# Requirement
Reproduce the listing below line for line, with no changes.

— BEGIN Material provided —

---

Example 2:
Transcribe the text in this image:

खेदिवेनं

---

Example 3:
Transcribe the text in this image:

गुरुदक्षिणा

— END Material provided —

# Output of the task
---

Example 2:
Transcribe the text in this image:

खेदिवेनं

---

Example 3:
Transcribe the text in this image:

गुरुदक्षिणा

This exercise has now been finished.